No vi ningún rastro de Peter, pero Guy estaba en la esquina con una mochila a los pies. Vio mi coche e hizo como que hacía autoestop, levantando el pulgar con una sonrisa. Confieso que cuando lo vi se me partió el corazón. Se había cortado el pelo y su cara estaba recién afeitada, incluso llevaba todavía un trozo de papel higiénico donde se había cortado. Vestía un jersey azul marino que no le sentaba bien. Los pantalones le colgaban por la culera y le quedaban un poco largos, ya que barrían el suelo con la parte trasera del dobladillo. La chaqueta era ancha de pecho, lo que hacía que las hombreras fueran tan exageradas como las de los trajes chicanos de 1940. La prenda podía proceder perfectamente de las donaciones para la tómbola de la iglesia o quizá se la había comprado a alguien que pesaba veinte kilos más que él. Fuera cual fuese la explicación, llevaba aquella ropa espectacular con palpable torpeza, y saltaba a la vista que no estaba acostumbrado a las camisas de vestir y a las corbatas. Me pregunté si también a mí se me habrían notado los puntos débiles durante mi comida con Tasha. Me había adecentado entonces con la misma inseguridad, quizá consiguiendo los mismos resultados lastimosos.

Guy recogió la mochila de lona, claramente contento de verme. Parecía tan inocente como un perrito. Había dulzura en él, una cualidad abierta y sin formar, como si su asociación con los Evangelistas del Jubileo lo hubiera aislado de las influencias mundanas durante los últimos años. Su inquieta naturaleza se había convertido en una amabilidad que pocas veces había visto en un hombre.

Se deslizó en el asiento del copiloto.

—Hola, Kinsey. ¿Qué tal está? —Se puso la mochila entre las piernas, como un adolescente que va de excursión.

Le sonreí.

—Va usted elegantísimo.

—No quiero que mis hermanos piensen que he olvidado cómo hay que vestir. ¿Qué le parece el traje?

—El color le sienta bien.

—Gracias —dijo sonriendo con complacencia—. Ah, Winnie le manda saludos.

—Salúdela usted de mi parte —dije—. ¿Qué hay de su regreso? ¿Cuándo volverá a Marcella?

Guy apartó los ojos, miró por la ventanilla de su lado y habló con una indiferencia que contradecía el contenido de sus palabras.

—Depende de lo que pase en la casa. Donovan me ha invitado a pasar un par de días y no me importaría quedarme si todo marcha bien. Supongo que si no funciona, no habrá ninguna diferencia. Tengo dinero en el bolsillo. Cuando esté listo para irme, alguien me llevará a la parada del autobús.

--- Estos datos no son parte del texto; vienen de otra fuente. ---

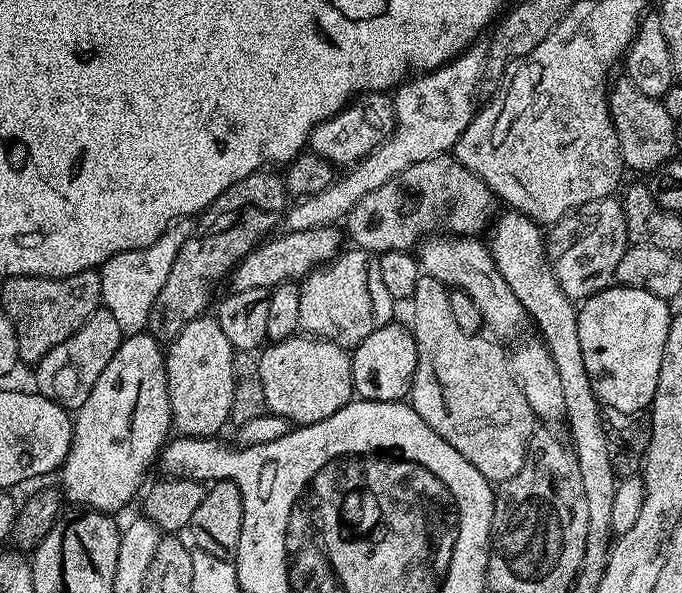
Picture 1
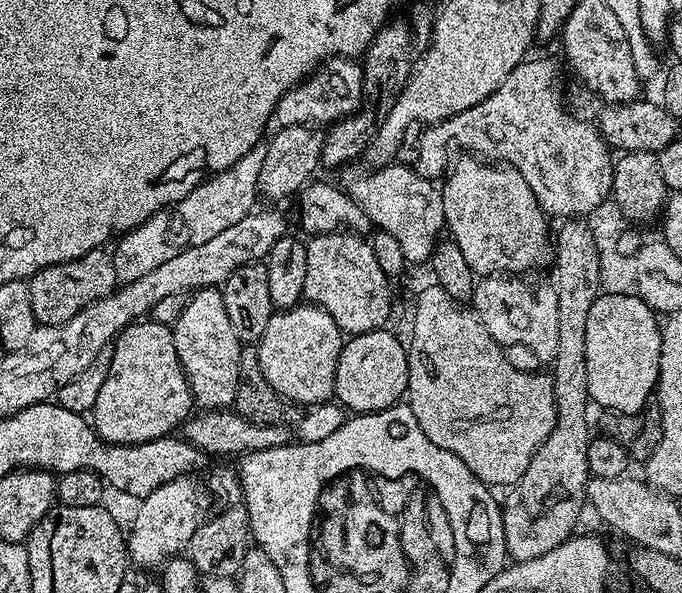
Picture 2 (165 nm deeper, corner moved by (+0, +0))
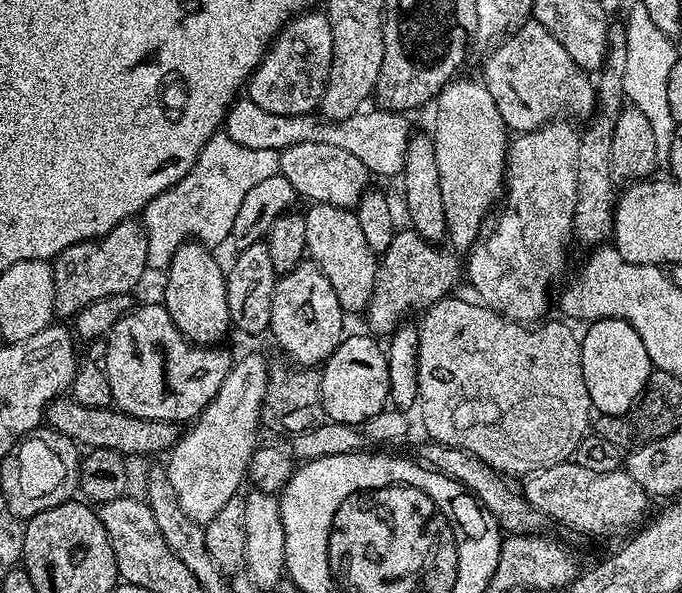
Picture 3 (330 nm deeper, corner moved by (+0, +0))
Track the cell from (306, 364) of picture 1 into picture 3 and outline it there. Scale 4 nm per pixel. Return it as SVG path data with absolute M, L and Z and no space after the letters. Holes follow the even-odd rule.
M301 262L293 272L285 272L277 279L274 298L270 306L270 336L276 339L276 344L289 356L287 359L296 366L320 366L334 354L346 335L344 329L346 313L338 302L338 294L334 294L334 286L330 286L326 274L311 262Z

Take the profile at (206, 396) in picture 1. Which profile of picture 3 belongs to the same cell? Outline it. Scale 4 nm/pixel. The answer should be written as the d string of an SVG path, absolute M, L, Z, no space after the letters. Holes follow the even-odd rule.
M189 242L178 246L174 258L168 263L166 275L168 281L164 284L164 297L162 303L164 309L170 314L174 326L185 336L190 344L201 346L216 346L221 343L220 340L232 328L232 319L230 318L230 306L226 302L226 272L220 264L211 256L209 249L199 242Z

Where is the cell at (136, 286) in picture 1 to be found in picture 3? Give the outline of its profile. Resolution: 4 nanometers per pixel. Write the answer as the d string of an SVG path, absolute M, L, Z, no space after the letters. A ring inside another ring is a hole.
M226 134L208 139L198 154L186 178L170 186L158 198L144 207L142 223L146 234L149 265L154 269L167 269L178 246L193 240L205 246L220 244L232 235L234 218L242 206L242 198L258 182L277 175L280 170L280 153L274 150L254 150L238 146Z

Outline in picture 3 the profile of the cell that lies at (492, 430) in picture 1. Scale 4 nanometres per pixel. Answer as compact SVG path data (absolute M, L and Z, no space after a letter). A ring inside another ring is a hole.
M449 294L444 297L443 300L437 302L437 304L432 304L426 311L419 317L420 322L418 322L419 338L418 338L418 386L420 387L419 401L418 401L418 413L420 412L420 420L424 423L424 428L428 431L427 439L429 441L445 444L446 446L454 446L455 448L460 448L464 452L469 452L471 456L478 457L482 462L486 462L491 466L495 472L503 474L505 477L511 478L511 476L520 476L519 478L527 478L532 475L533 472L540 472L543 468L549 468L555 464L566 464L573 459L572 456L576 452L576 447L584 440L584 435L590 432L590 421L594 416L594 409L592 407L592 399L590 394L586 390L586 378L582 378L582 358L580 357L580 336L577 333L572 333L573 325L571 323L565 322L563 319L552 320L549 319L547 322L541 323L539 326L529 326L526 324L519 323L515 320L510 320L505 318L501 313L493 312L492 309L484 307L483 304L479 302L473 302L471 304L468 300L459 300L456 294Z

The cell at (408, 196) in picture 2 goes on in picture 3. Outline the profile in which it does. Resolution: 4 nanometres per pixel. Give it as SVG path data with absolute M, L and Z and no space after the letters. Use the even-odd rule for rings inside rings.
M302 142L280 153L279 175L294 186L297 197L309 196L312 204L329 204L339 208L355 209L365 192L369 191L370 173L354 154L326 142Z

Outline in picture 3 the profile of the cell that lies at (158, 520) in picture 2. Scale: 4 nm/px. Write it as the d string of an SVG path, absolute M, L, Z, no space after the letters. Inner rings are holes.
M244 356L241 360L239 357L233 363L227 378L222 382L216 397L204 407L203 412L189 427L193 428L189 432L187 429L167 453L168 485L176 496L178 506L182 506L182 510L188 515L189 520L194 520L201 526L207 524L210 518L214 518L214 514L218 514L218 510L222 510L222 506L226 506L226 502L230 502L230 498L237 496L241 491L240 483L242 485L245 483L248 475L248 463L258 447L256 431L261 431L262 428L260 407L266 394L269 367L269 361L264 361L260 356Z

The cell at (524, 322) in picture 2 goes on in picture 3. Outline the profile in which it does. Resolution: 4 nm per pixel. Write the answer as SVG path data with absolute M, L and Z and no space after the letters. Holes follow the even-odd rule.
M561 118L553 120L551 124L543 124L538 130L533 132L521 132L508 145L508 159L504 161L504 190L502 193L502 205L504 209L500 212L500 217L496 220L496 225L492 228L492 233L485 235L472 245L466 256L466 280L472 283L472 288L477 292L479 303L484 307L492 309L493 312L503 314L507 319L515 320L519 323L529 326L543 321L549 315L548 295L552 292L552 283L564 272L564 259L568 256L568 239L573 239L572 219L574 218L574 206L578 202L578 142L580 141L580 132L575 128L575 123Z

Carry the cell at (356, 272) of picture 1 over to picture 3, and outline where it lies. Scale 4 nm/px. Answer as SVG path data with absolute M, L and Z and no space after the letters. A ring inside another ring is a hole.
M312 204L309 209L309 212L303 213L303 217L306 222L306 252L311 263L320 268L322 274L326 274L330 286L334 286L334 294L338 294L338 302L344 307L345 313L363 313L374 294L378 267L377 253L372 252L370 245L366 243L366 238L362 235L360 223L358 223L358 218L353 209L339 208L329 204Z

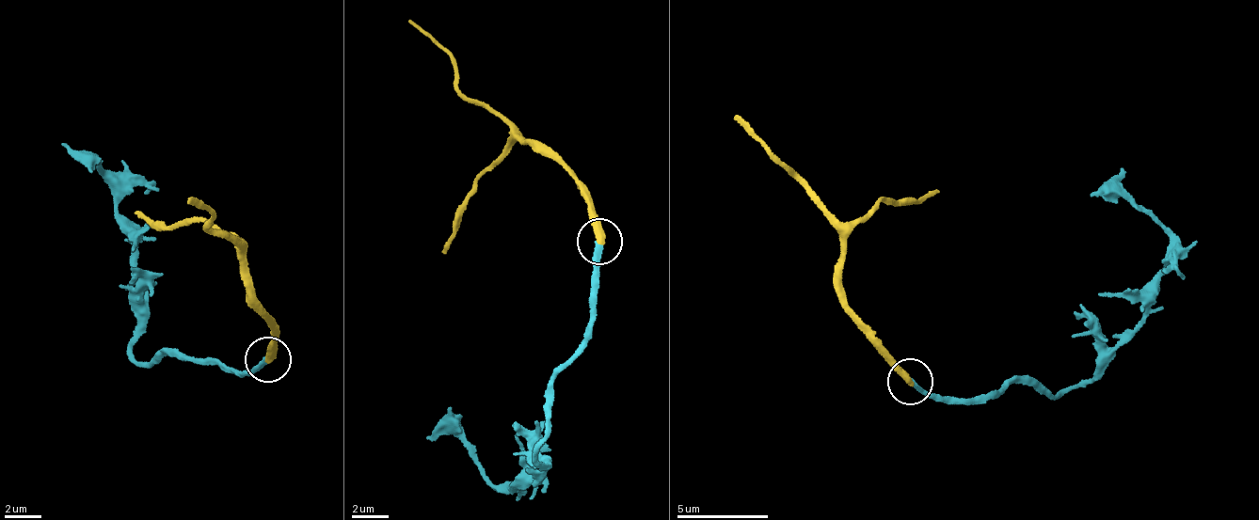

Estuve a punto de ofrecerme voluntaria, pero lo pensé mejor. Lo miré y observé con disimulo su perfil. Según la luz, a veces parecía rondar los cuarenta y tres años. En otros momentos, su infantilismo parecía una parte permanente de su carácter. Era como si su desarrollo se hubiera detenido a los dieciséis años, a lo sumo a los veinte. Observaba las calles como si estuviera en un país extranjero.

—Parece que no viene usted con frecuencia —comenté.

Negó con la cabeza.

—No tengo muchas oportunidades. Cuando vives en Marcella, Santa Teresa parece muy grande y muy lejana. Cuando necesitamos algo, vamos a Santa María o a San Luis. —Me miró—. ¿Podemos hacer un recorrido rápido? Me gustaría ver cómo es.

—Claro que podemos. ¿Por qué no? Tenemos tiempo.

Di la vuelta a la manzana y volví a State Street. Giré a la izquierda, en dirección al centro, tres manzanas más allá. El distrito comercial no tenía más que unas veinte manzanas de largo por tres de ancho; terminaba en Cabana Boulevard, que corre paralelo a la playa. Durante muchos años, los establecimientos de la parte norte de State habían atraído a la mayoría de los que compraban en el centro. La parte meridional de State se consideraba el límite urbano menos deseable, con las aceras salpicadas de tiendas baratas, casas de comidas de tercera, un cine que olía a orina y media docena de bares ruidosos e insalubres hoteles temporales. Últimamente se estaba recuperando la zona y los establecimientos con clase habían empezado a deslizarse por aquella arteria en dirección sur. Actualmente era en la parte norte de State donde se veían escaparates vacíos, mientras que la parte baja se había quedado todo el comercio turístico. Cuando hacía buen tiempo, la gente subía de la playa y veías desfilar todo un ejército popular de turistas en pantalón corto, chupando cucuruchos de helado.

—Ha crecido —dijo Guy.

Santa Teresa, con una población de ochenta y cinco mil habitantes, no era una ciudad grande, aunque había prosperado. Traté de verla desde su punto de vista, catalogando mentalmente todos los cambios que habían tenido lugar en los últimos veinte años. En una fotografía de larga exposición habríamos visto árboles que ascendían, ramas estirándose como la goma, la construcción de algunos edificios nuevos y el desvanecimiento de otros en una nube de humo. Los escaparates habrían chisporroteado con cientos de variaciones: toldos, rótulos, artículos ordenados, las rebajas por liquidación de una tienda parpadeando tras el vidrio antes de que otro establecimiento ocupara su lugar. Los edificios de construcción reciente se perfilarían como apariciones, llenando los espacios vacíos hasta no dejar ni un resquicio. Recordaba cuándo se habían ensanchado las aceras del centro, estrechando State Street, para plantar árboles importados de Bolivia. También habían puesto bancos de estilo español y cabinas telefónicas. Habían aparecido fuentes decorativas como si estuvieran allí desde hacía años. El fuego se había llevado dos comercios y un terremoto había inhabilitado otros. Santa Teresa era una de las pocas ciudades que ganaban en distinción con el tiempo. Las estrictas normas de la Junta de Urbanismo imponían un aire de refinamiento que en otras ciudades había sucumbido ante las luces chillonas de neón, los carteles gigantes y un batiburrillo de materiales y estilos de construcción. Por mucho que los ciudadanos se quejaran de la tardanza administrativa de las autorizaciones, el resultado era una mezcla de sencillez y gracia.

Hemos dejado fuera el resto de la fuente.